--- Data shown ---
---*---

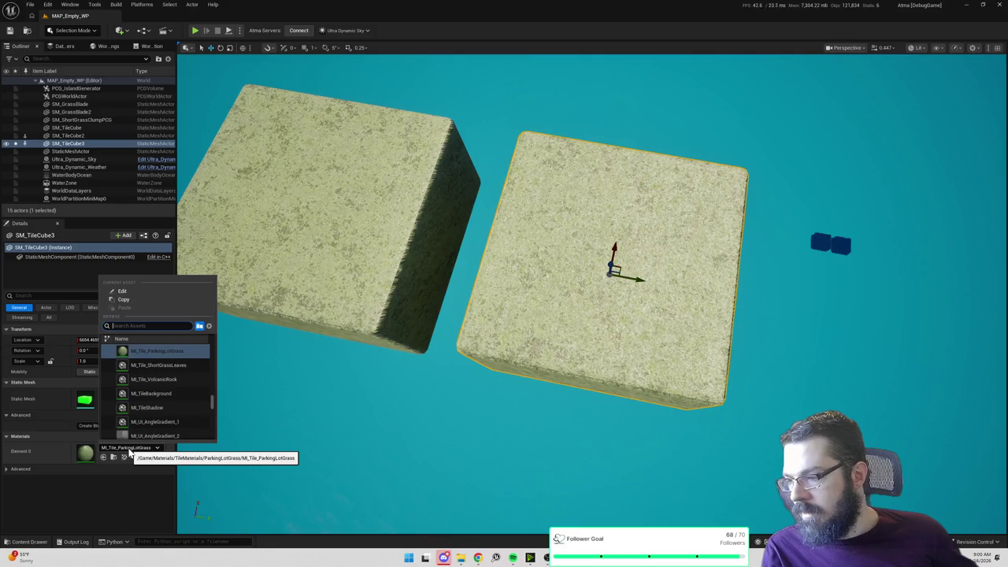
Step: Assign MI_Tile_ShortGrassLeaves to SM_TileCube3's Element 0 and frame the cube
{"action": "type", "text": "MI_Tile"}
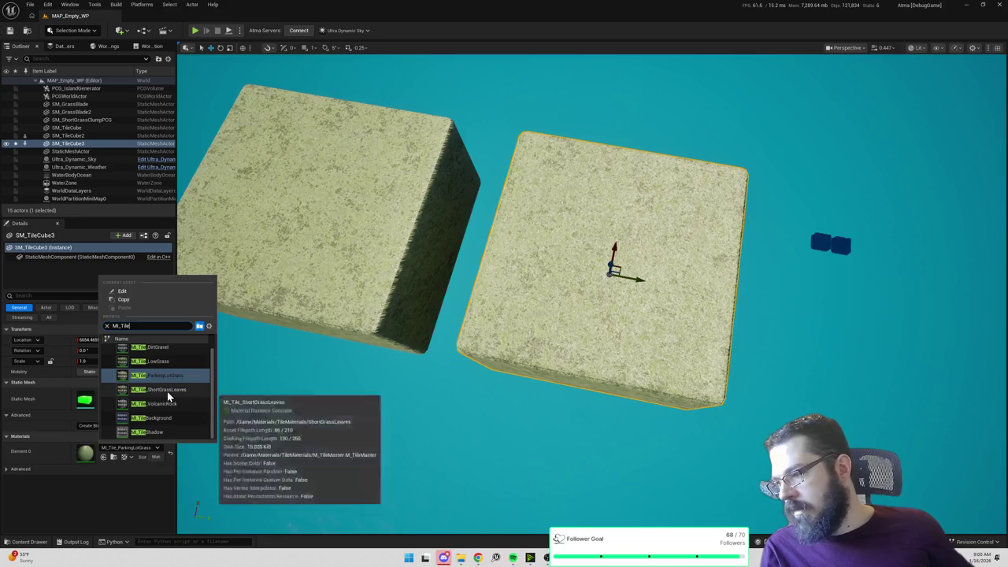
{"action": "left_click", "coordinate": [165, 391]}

---*---

Excluding the images, copy all of the material above verbatim.

Step: Assign MI_Tile_ShortGrassLeaves to SM_TileCube3's Element 0 and frame the cube
{"action": "type", "text": "MI_Tile"}
{"action": "left_click", "coordinate": [165, 391]}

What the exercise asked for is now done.